*Work item*
Quote the text of the items below word for word, leaving the pictures out of your answer.

(Entries provided begins)

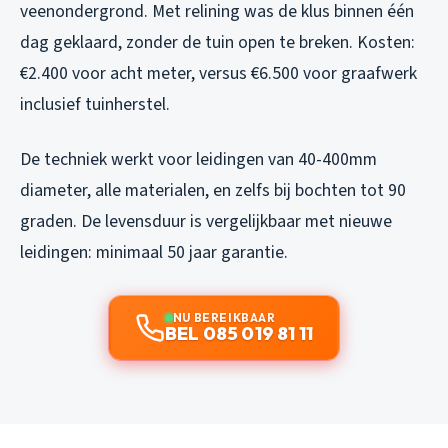
veenondergrond. Met relining was de klus binnen één
dag geklaard, zonder de tuin open te breken. Kosten:
€2.400 voor acht meter, versus €6.500 voor graafwerk
inclusief tuinherstel.
De techniek werkt voor leidingen van 40-400mm
diameter, alle materialen, en zelfs bij bochten tot 90
graden. De levensduur is vergelijkbaar met nieuwe
leidingen: minimaal 50 jaar garantie.
NU BEREIKBAAR
BEL 085 019 81 11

(Entries provided ends)

*Solved problem*
veenondergrond. Met relining was de klus binnen één
dag geklaard, zonder de tuin open te breken. Kosten:
€2.400 voor acht meter, versus €6.500 voor graafwerk
inclusief tuinherstel.
De techniek werkt voor leidingen van 40-400mm
diameter, alle materialen, en zelfs bij bochten tot 90
graden. De levensduur is vergelijkbaar met nieuwe
leidingen: minimaal 50 jaar garantie.
NU BEREIKBAAR
BEL 085 019 81 11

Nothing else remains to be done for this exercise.